I was pleased to accept an invitation to give a lecture at the Australian College of Optometry in June 2017, discussing ocular surface disease and dry eye disease. My talk, entitled Dry Eye Disease: Smooth Sailing of the Lacrimal Rivus, reviewed the anatomy and physiology of the lacrimal functional unit, highlighting the constituent layers of the tear film and the epidemiology and pathophysiology of dry eye disease. Dry eye disease affects 337 million people worldwide, with prevalence estimates ranging from 5 to 30 percent, depending on the definition of dry eye disease. It can affect everybody, but is more common in females, the elderly, and in those of asian and hispanic ancestry.
I summarised my therapeutic approach to dry eye disease and commented on new technologies in the diagnosis and treatment of this complex condition. I highlighted tear hyperosmolarity and tear film instability as the core mechanisms of dry eye disease, and described how these cause inflammation and damage to the ocular surface.
The importance of dry eye disease in patients undergoing cataract surgery can not be overemphasised. I discussed some of the results from the Prospective Health Assessment of Cataract patients Ocular surface study (PHACO study), pointing out that many patients who are planning of having cataract surgery have significant dry eye disease that can negatively impact their outcome. This study showed that 77% of patients who were scheduled to have cataract surgery had corneal fluorescein staining, and 63% had reduced tear break up time. Both corneal staining and reduced tear break up time are diagnostic signs of dry eye disease that can cause errors in the measurements for intraocular lenses and can lead to poor outcomes. It has been shown that treating dry eye disease before cataract surgery measurements are done can reduce the risk of infection, improve the accuracy of the measurements, improve refractive outcomes, and increase patient satisfaction.

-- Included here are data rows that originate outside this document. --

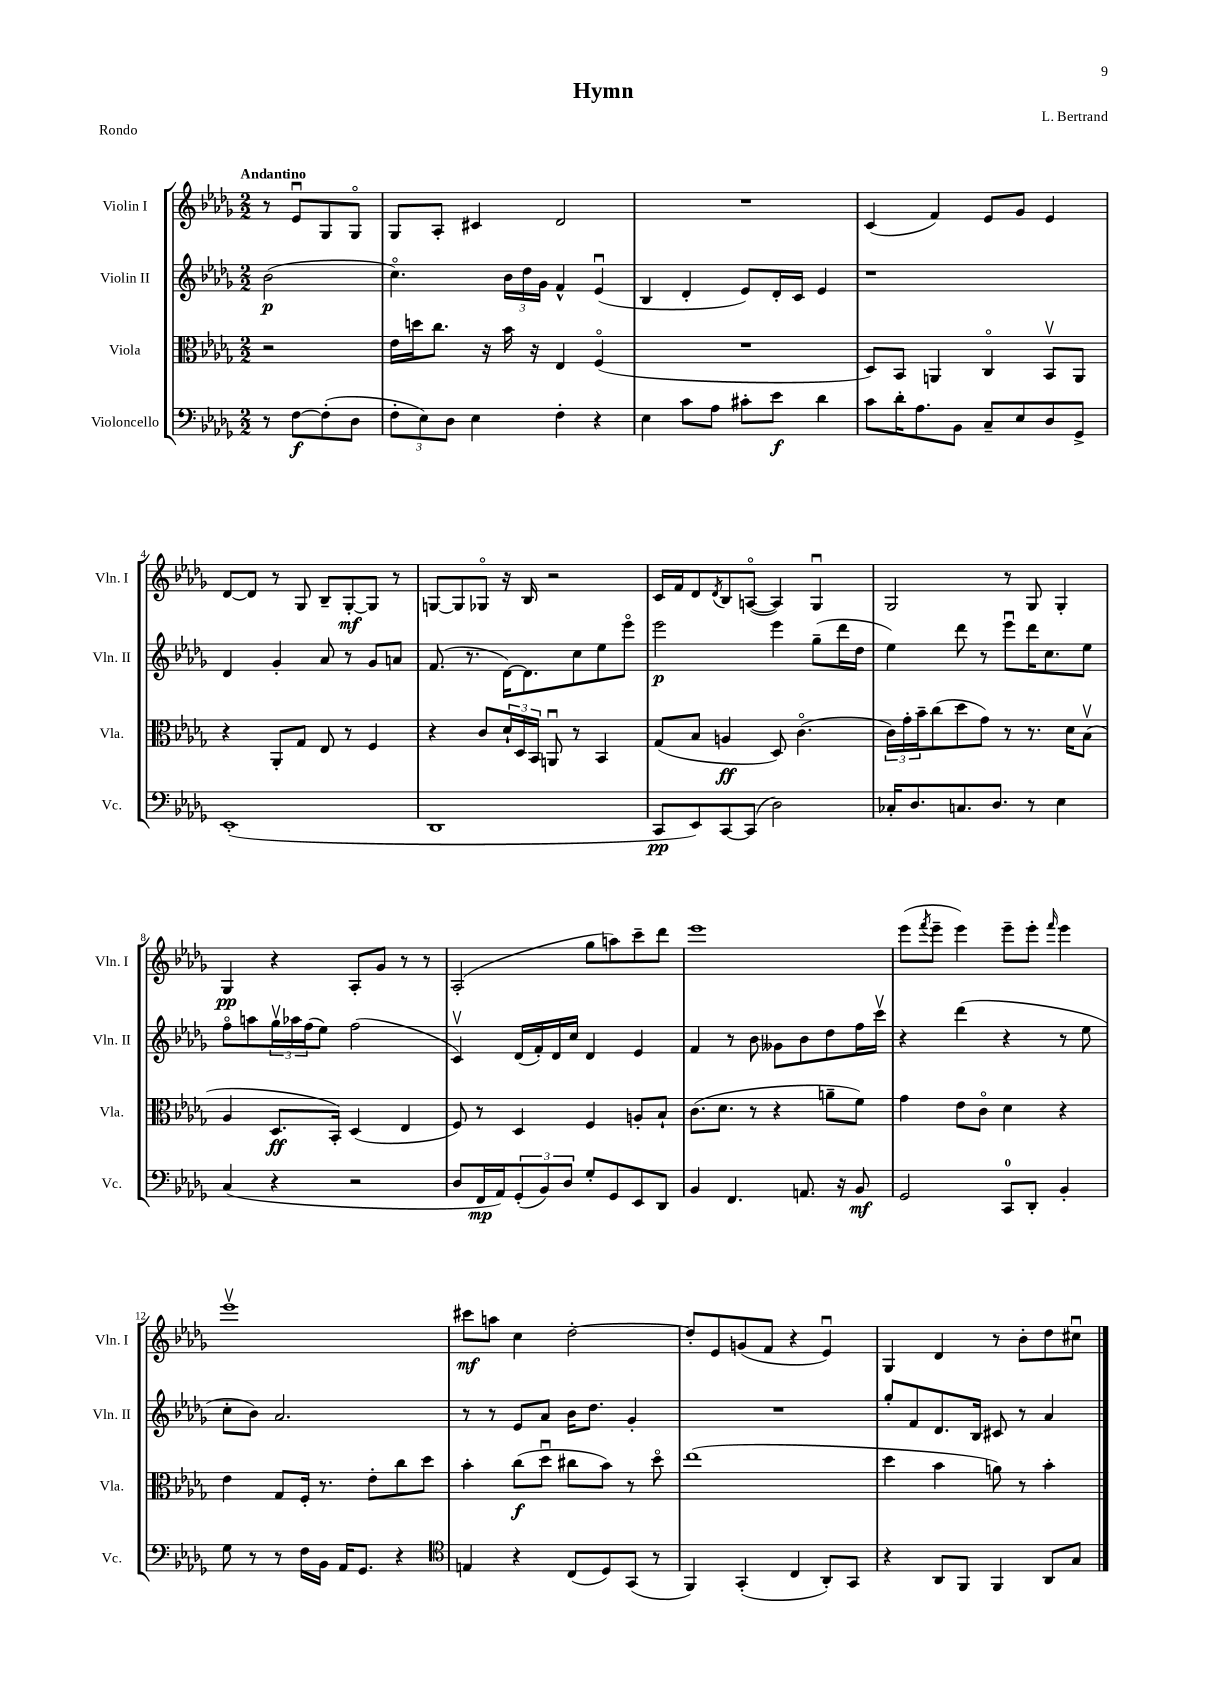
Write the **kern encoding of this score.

**kern	**kern	**kern	**kern
*staff4	*staff3	*staff2	*staff1
*clefF4	*clefC3	*clefG2	*clefG2
*k[b-e-a-d-g-]	*k[b-e-a-d-g-]	*k[b-e-a-d-g-]	*k[b-e-a-d-g-]
*M2/2	*M2/2	*M2/2	*M2/2
8r	2r	(2b-\	8r
[8F\L	.	.	8e-u/L
(8F'\]	.	.	8G-/
8D-\J	.	.	8G-o/J
=	=	=	=
12F'\L	16e-\LL	4.cco\)	8G-/L
.	16dd\J	.	.
12E-\)	.	.	.
.	8.cc\J	.	8A-'/J
12D-\J	.	.	.
4E-\	.	.	4c#/
.	16r	.	.
.	16b-\	24b-\LL	.
.	.	24dd-\	.
.	16r	.	.
.	.	24g-\JJ	.
4F'\	4E-/	4f^^/	2d-/
4r	(4Fo/	(4e-u/	.
=	=	=	=
4E-\	1r	4B-/	1r
8c\L	.	4d-'/	.
8A-\J	.	.	.
8c#'\L	.	8e-/L)	.
8e-\J	.	16d-'/L	.
.	.	16c/JJ	.
4d-\	.	4e-/	.
=	=	=	=
8c\L	8D-/L)	1r	(4c/
16d-'\K	8BB-/J	.	.
8.A-\	.	.	.
.	4AA/	.	4f/)
8BB-\J	.	.	.
8C~/L	4Co/	.	8e-/L
8E-/	.	.	8g-/J
8D-/	8BB-v/L	.	4e-/
8GG-^/J	8AA/J	.	.
=	=	=	=
(1EE-'	4r	4d-/	[8d-/L
.	.	.	8d-/]J
.	8AA-'/L	4g-'/	8r
.	8G-/J	.	8G-/
.	8E-/	8a-/	8B-~/L
.	8r	8r	[8G-'/
.	4F/	8g-/L	8G-/]J
.	.	8a/J	8r
=	=	=	=
1DD-	4r	(8.f/	[8G/L
.	.	.	8G/]
.	.	8.r	.
.	8c/L	.	8G-o/J
.	24d-`/L	[16d-\LK)	16r
.	24D-/	.	.
.	.	8.d-\]	16B-/
.	24BB-/JJ	.	.
.	8AAu/	.	2r
.	8r	8cc\	.
.	4BB-/	8ee-\	.
.	.	8eee-o\J	.
=	=	=	=
8CC/L	(8G-/L	2eee-\	16c/LL
.	.	.	16f/J
8EE-/)	8B-/J	.	8d-/
.	.	.	8qd-/
[8CC/	4A/	.	8B-/
(8CC/]J	.	.	([8Ao/J
2D-\)	8D-/)	4eee-\	4A/])
.	(4.co\	.	.
.	.	(8gg-~\L	4G-u/
.	.	16ddd-\L	.
.	.	16dd-\JJ	.
=	=	=	=
16C-'/LK	24c\LL)	4ee-\)	2G-/
.	24g-'\	.	.
8.D-/	.	.	.
.	24b-~\J	.	.
.	(8cc\	.	.
8.C/	8dd-\	8ddd-\	.
.	8g-\J)	8r	.
8.D-/J	.	.	.
.	8r	8eee-u\L	8r
8r	8.r	16ddd-\K	8G-/
.	.	8.cc\	.
4E-\	.	.	4G-'/
.	16d-\LK	.	.
.	(8B-v\J	8ee-\J	.
=	=	=	=
(4C/	4A-/	8ffo\L	4G-/
.	.	8aa\	.
4r	8.D-/L	24gg-v\L	4r
.	.	24aa-\	.
.	.	(24ff\J	.
.	.	8ee-\J)	.
.	16BB-'/Jk)	.	.
2r	(4D-/	(2ff\	8A-'/L
.	.	.	8g-/J
.	4E-/	.	8r
.	.	.	8r
=	=	=	=
8D-/L	8F/)	4cv/)	(2A-'/
16FF/L	8r	.	.
16AA-/J)	.	.	.
(12GG-'/	4D-/	(16d-/LL	.
.	.	16f'/)	.
12BB-/)	.	.	.
.	.	16d-/	.
12D-/J	.	.	.
.	.	16cc/JJ	.
8G-'/L	4F/	4d-/	8gg-\L
8GG-/	.	.	8aa\)
8EE-/	8A'/L	4e-/	8ccc~\
8DD-/J	8B-`/J	.	8ddd-\J
=	=	=	=
4BB-/	(8.c\L	4f/	1eee-
.	8.d-\J	.	.
4.FF/	.	8r	.
.	8r	8b-\	.
.	4r	8g--\L	.
8.AA/	.	8b-\	.
.	8a~\L	8dd-\	.
16r	.	.	.
8BB-/	8f\J)	16ff\L	.
.	.	16cccv\JJ	.
=	=	=	=
2GG-/	4g-\	4r	(8eee-\L
.	.	.	8qfff/
.	.	.	8eee-~\J
.	8e-\L	(4ddd-\	4eee-\)
.	8co\J	.	.
8CC/L	4d-\	4r	8eee-~\L
8DD-'/J	.	.	8eee-'\J
.	.	.	16qqfff/
4BB-'/	4r	8r	4eee-\
.	.	8ee-\	.
=	=	=	=
8G-\	4e-\	8cc'\L	1eee-v
8r	.	8b-\J)	.
8r	8G-/L	2.a-/	.
16F\LL	16F'/Jk	.	.
16BB-\JJ	8.r	.	.
16AA-/LK	.	.	.
8.GG-/J	.	.	.
.	8e-'\L	.	.
4r	8cc\	.	.
.	8dd-\J	.	.
=	=	=	=
*clefC4	*	*	*
4E/	4b-'\	8r	8ccc#\L
.	.	8r	8aa\J
4r	(8cc\L	8e-/L	4cc\
.	8dd-u\J	8a-/J	.
(8C/L	8cc#\L	16b-\LK	[2dd-'\
.	.	8.dd-\J	.
8D-/)	8b-\J)	.	.
(8GG-/J	8r	4g-'/	.
8r	8dd-o\	.	.
=	=	=	=
4FF/)	(1ee-	1r	8dd-'/]L
.	.	.	8e-/
(4GG-'/	.	.	(8g/
.	.	.	8f/J
4C/	.	.	4r
8AA-'/L)	.	.	4e-u/)
8GG-/J	.	.	.
=	=	=	=
4r	4dd-\	8gg-'/L	4G-/
.	.	8f/	.
8AA-/L	4b-\	8.d-/	4d-/
8FF/J	.	.	.
.	.	16B-/Jk	.
4FF/	8a\)	8c#/	8r
.	8r	8r	8b-'\L
8AA-/L	4b-'\	4a-/	8dd-\
8G-/J	.	.	8cc#u\J
==	==	==	==
*-	*-	*-	*-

I also discussed the impact of dry eye disease on corneal refractive surgery, including LASIK and PRK. It is known that corneal refractive surgery causes altered corneal sensation leading to disruption of the tear reflex and the lacrimal functional unit. The corneal nerves and corneal sensation recover more quickly after PRK compared to LASIK, making it a better choice in patients who suffer from dry eye disease. It is very important to diagnose dry eye disease before considering corneal refractive surgery to ensure the appropriate procedure is selected.